**** Provided records

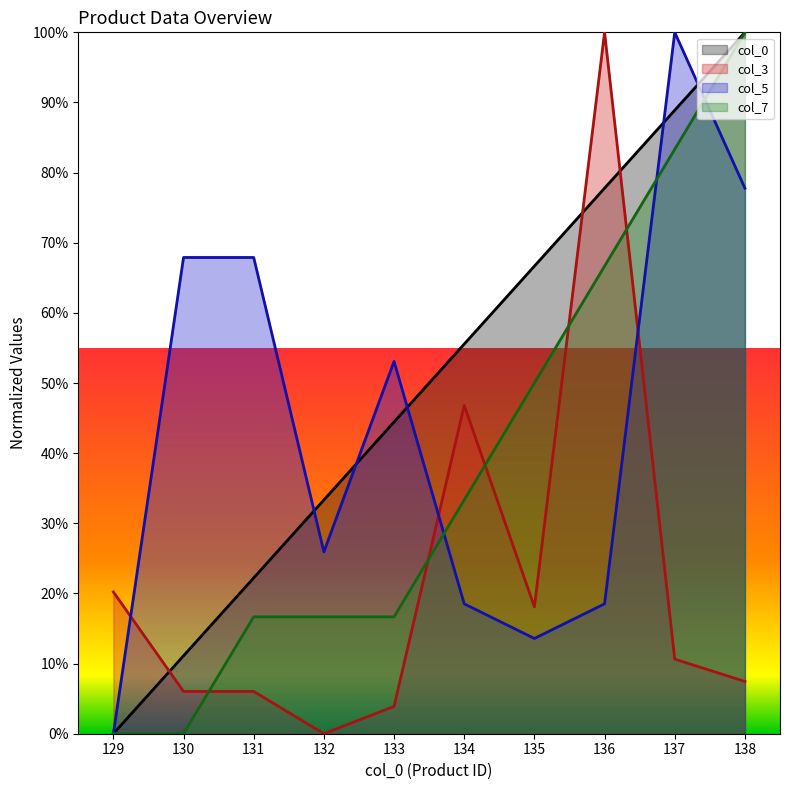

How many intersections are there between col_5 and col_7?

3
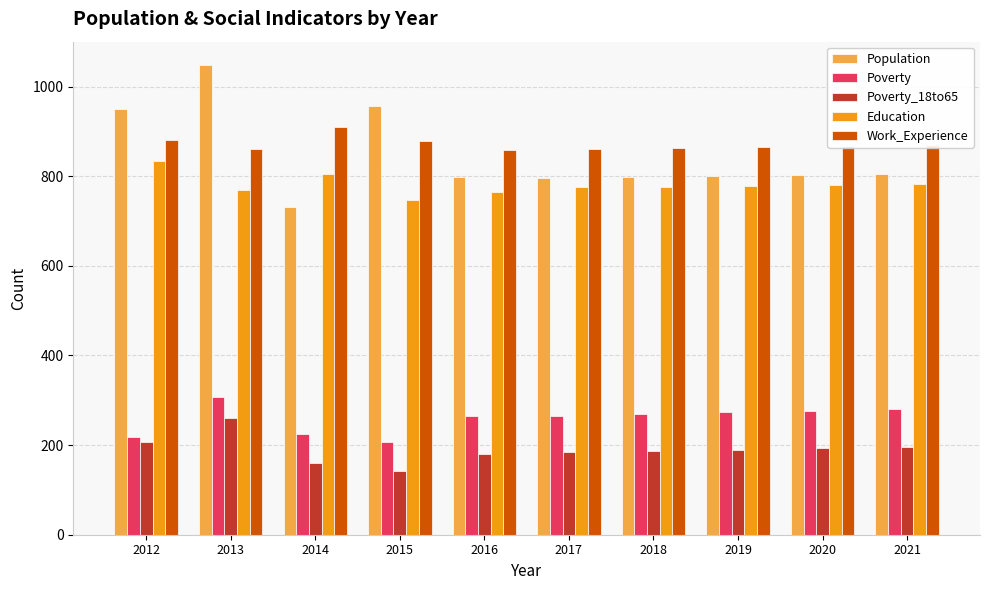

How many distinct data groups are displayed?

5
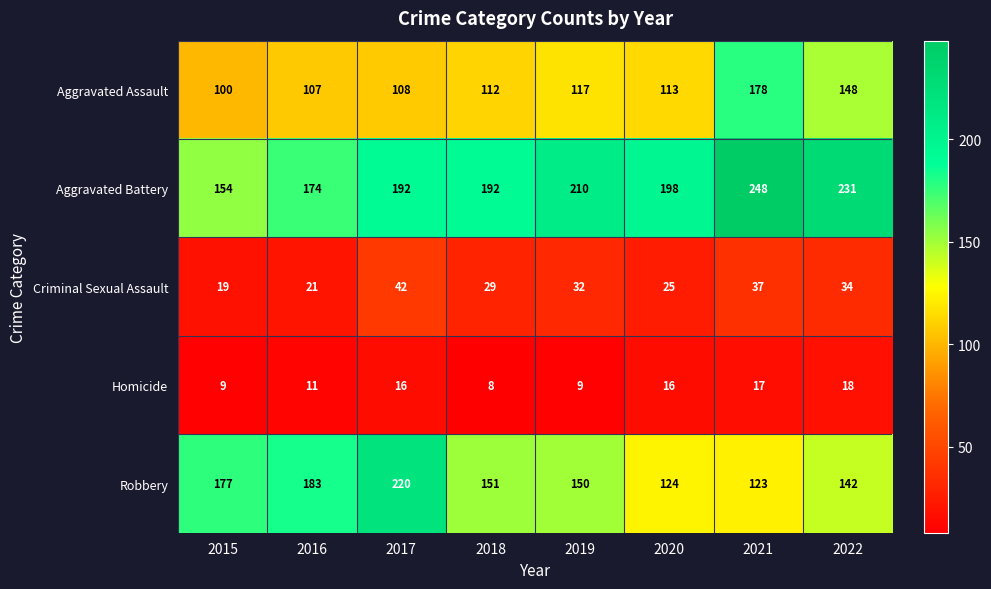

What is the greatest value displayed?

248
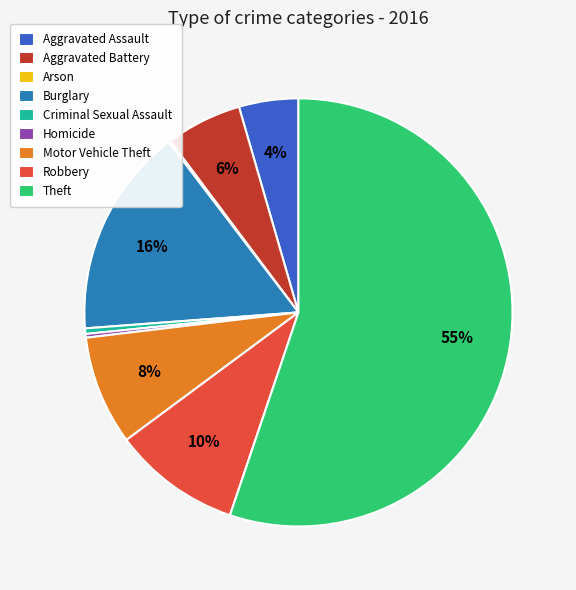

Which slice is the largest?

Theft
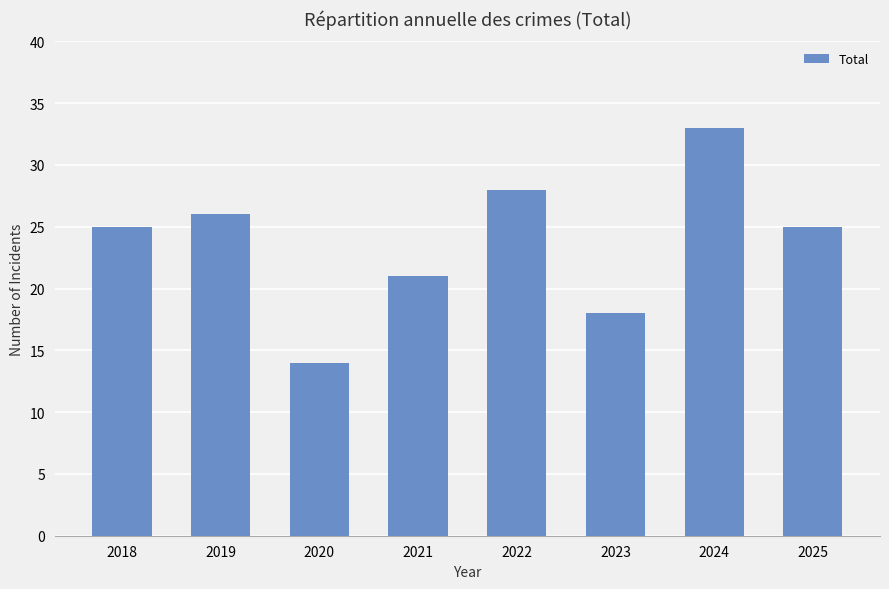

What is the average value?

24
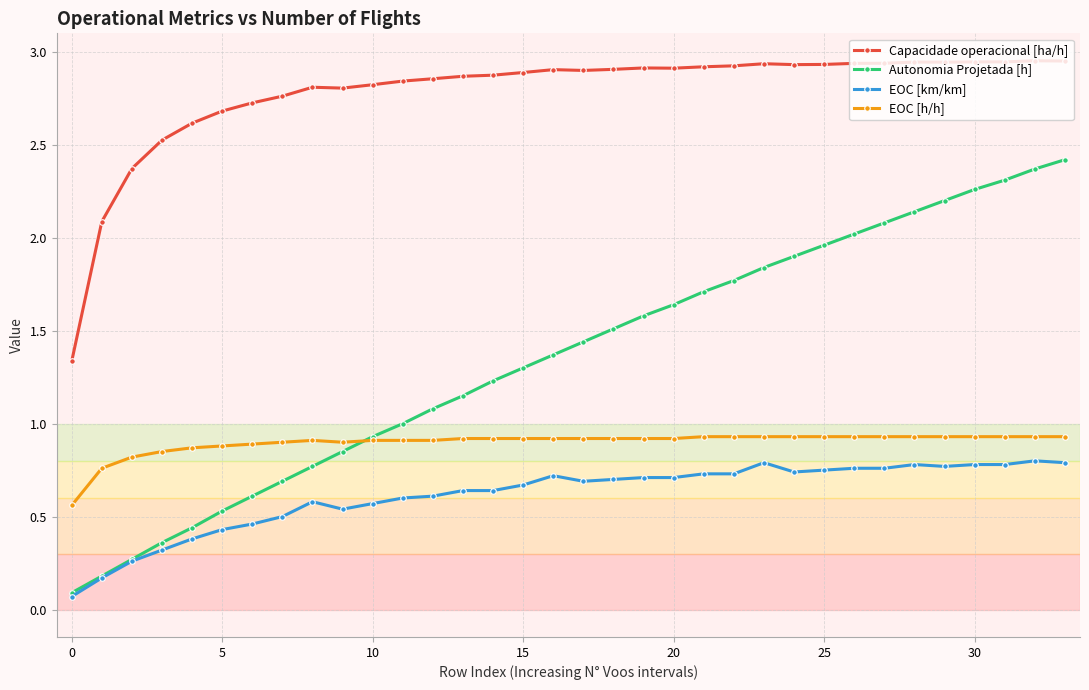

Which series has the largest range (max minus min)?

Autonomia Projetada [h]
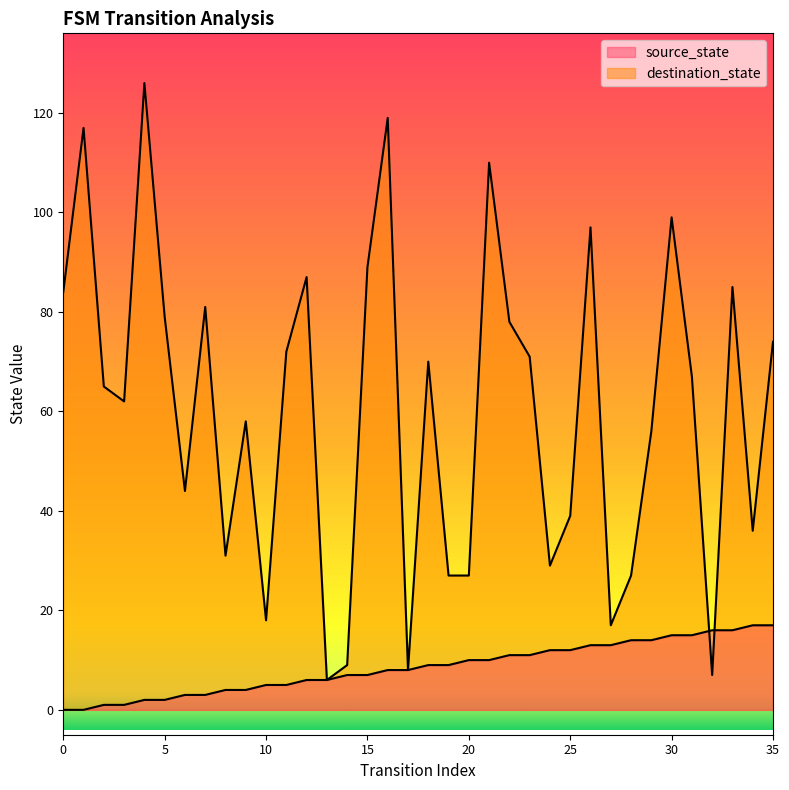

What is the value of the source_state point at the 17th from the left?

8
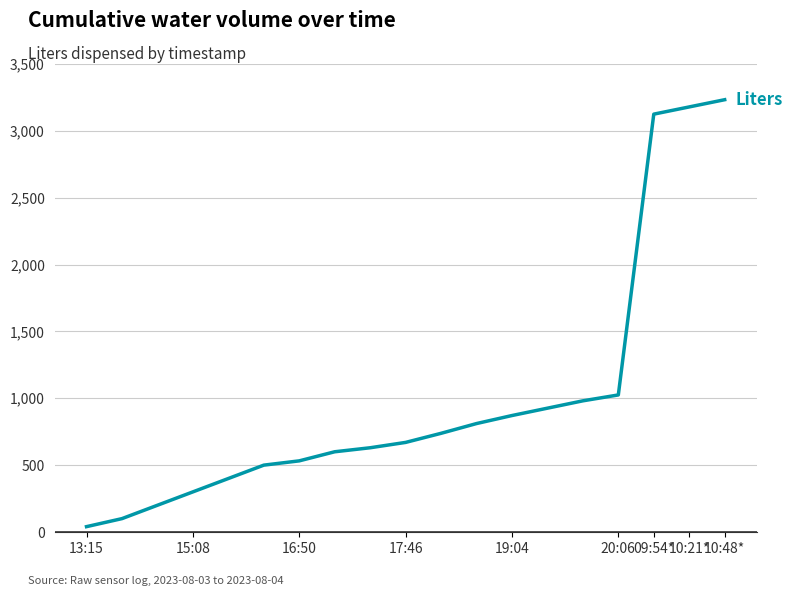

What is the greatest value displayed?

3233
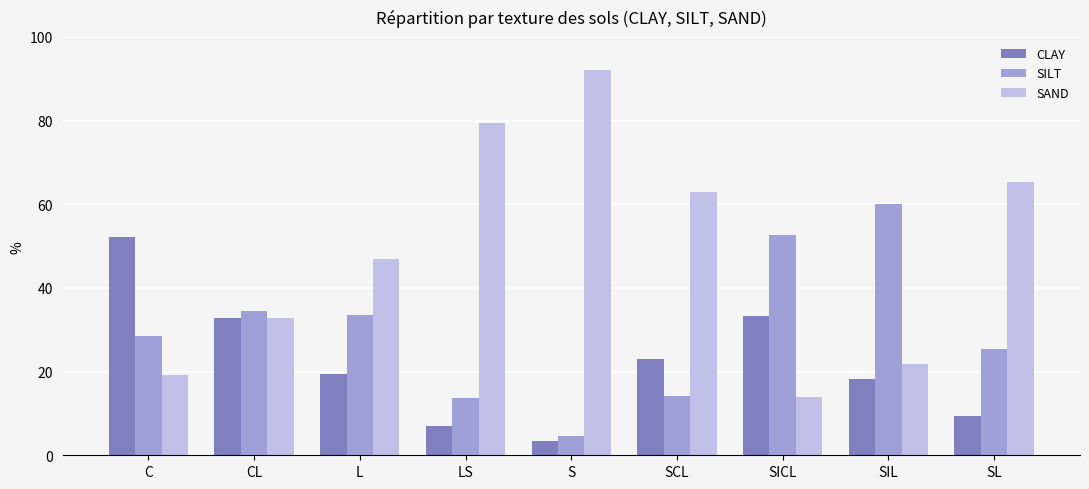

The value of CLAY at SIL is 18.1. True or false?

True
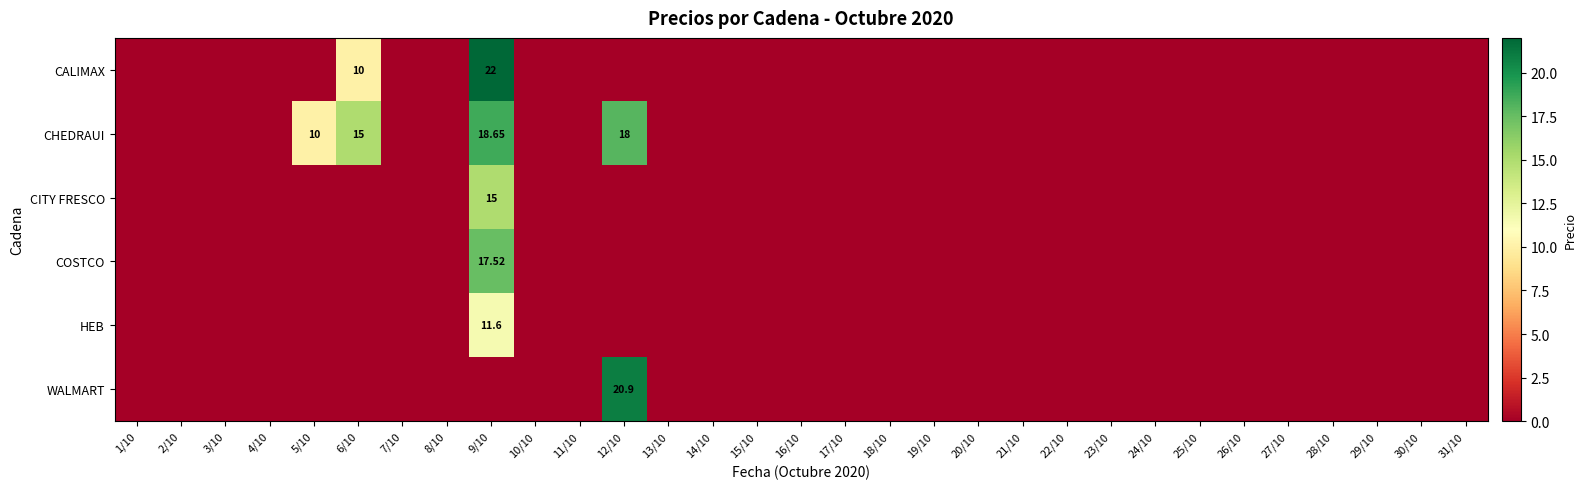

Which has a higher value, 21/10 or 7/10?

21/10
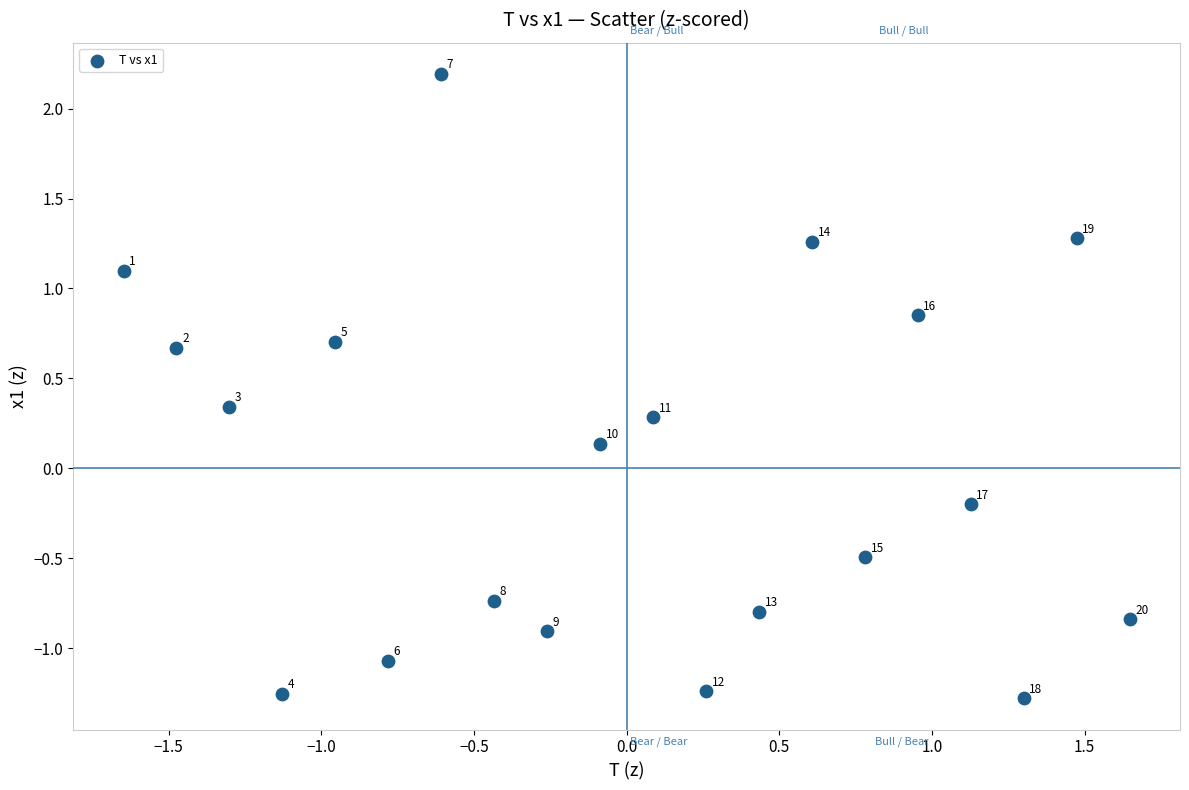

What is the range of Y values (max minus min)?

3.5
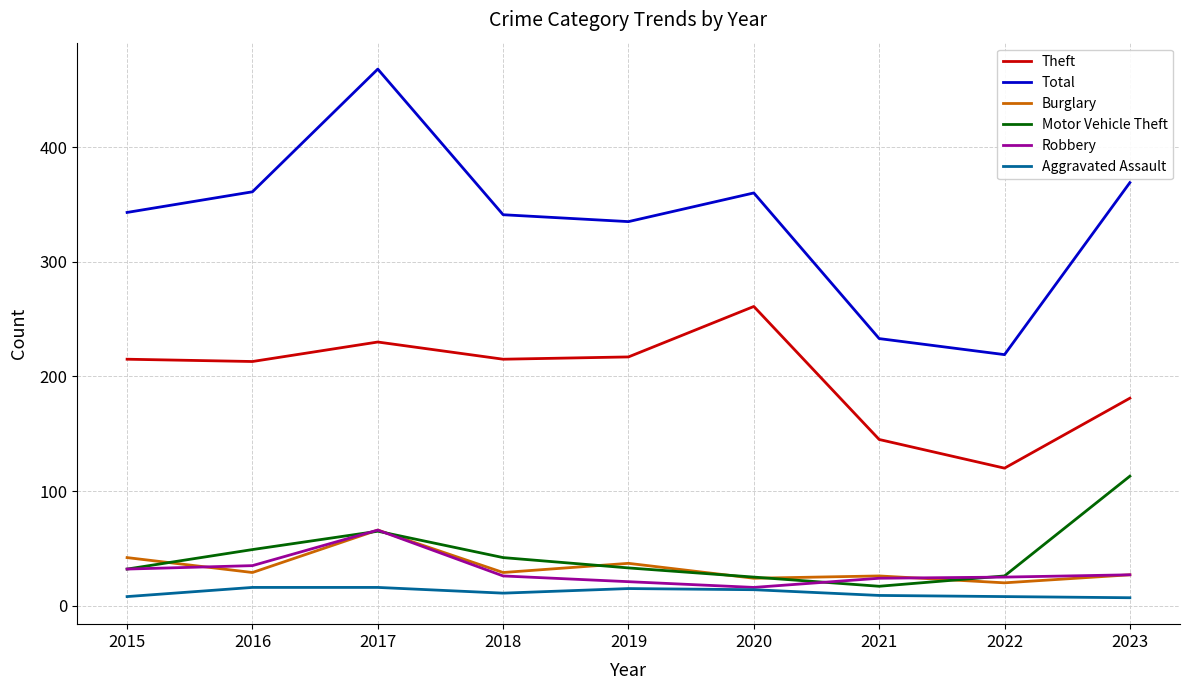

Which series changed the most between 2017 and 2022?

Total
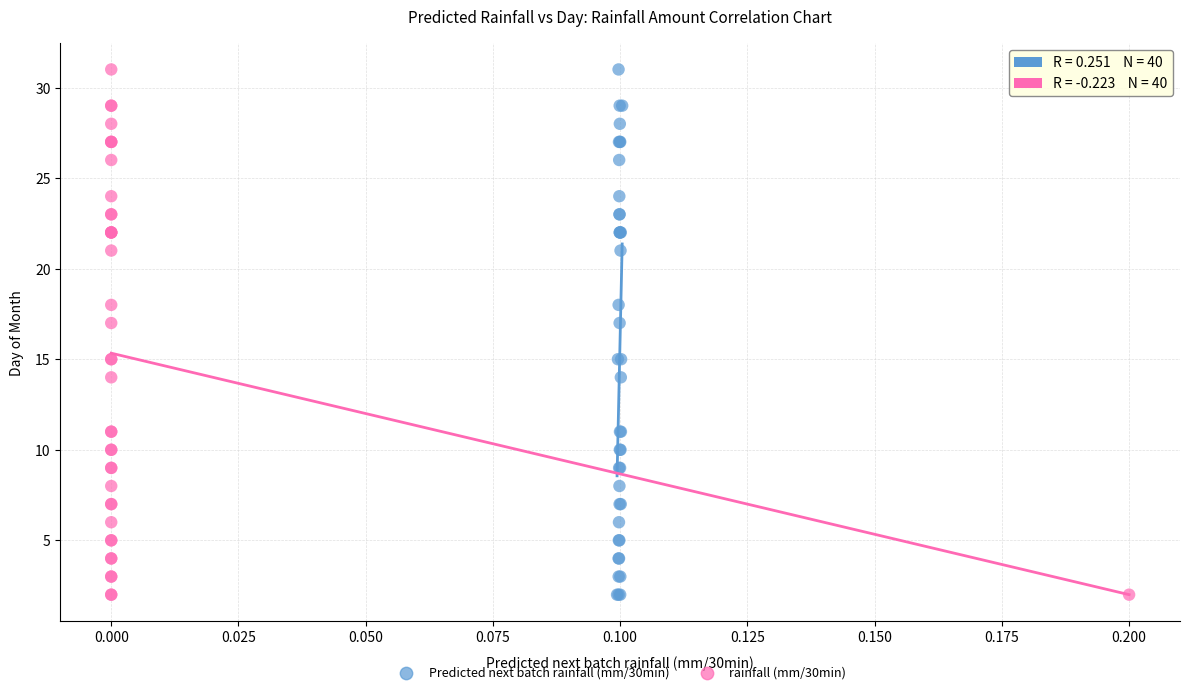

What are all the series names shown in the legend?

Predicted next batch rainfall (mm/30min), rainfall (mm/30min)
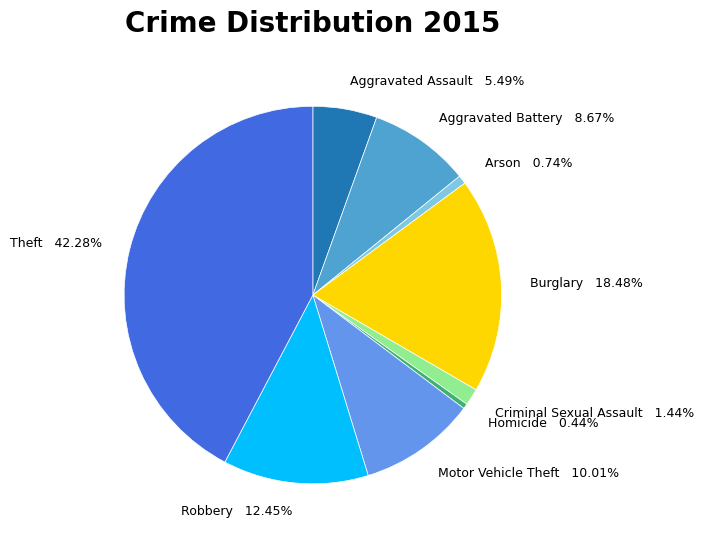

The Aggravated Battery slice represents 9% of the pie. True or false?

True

********

**Request**
Write out all of the records again with every "greatest" changed to "highest" and nothing else altered. Leave the pictures out of your answer.

**Answer**
How many intersections are there between col_5 and col_7?

3

How many distinct data groups are displayed?

5

What is the highest value displayed?

248

Which slice is the largest?

Theft

What is the average value?

24

Which series has the largest range (max minus min)?

Autonomia Projetada [h]

What is the value of the source_state point at the 17th from the left?

8

What is the highest value displayed?

3233

The value of CLAY at SIL is 18.1. True or false?

True

Which has a higher value, 21/10 or 7/10?

21/10

What is the range of Y values (max minus min)?

3.5

Which series changed the most between 2017 and 2022?

Total

What are all the series names shown in the legend?

Predicted next batch rainfall (mm/30min), rainfall (mm/30min)

The Aggravated Battery slice represents 9% of the pie. True or false?

True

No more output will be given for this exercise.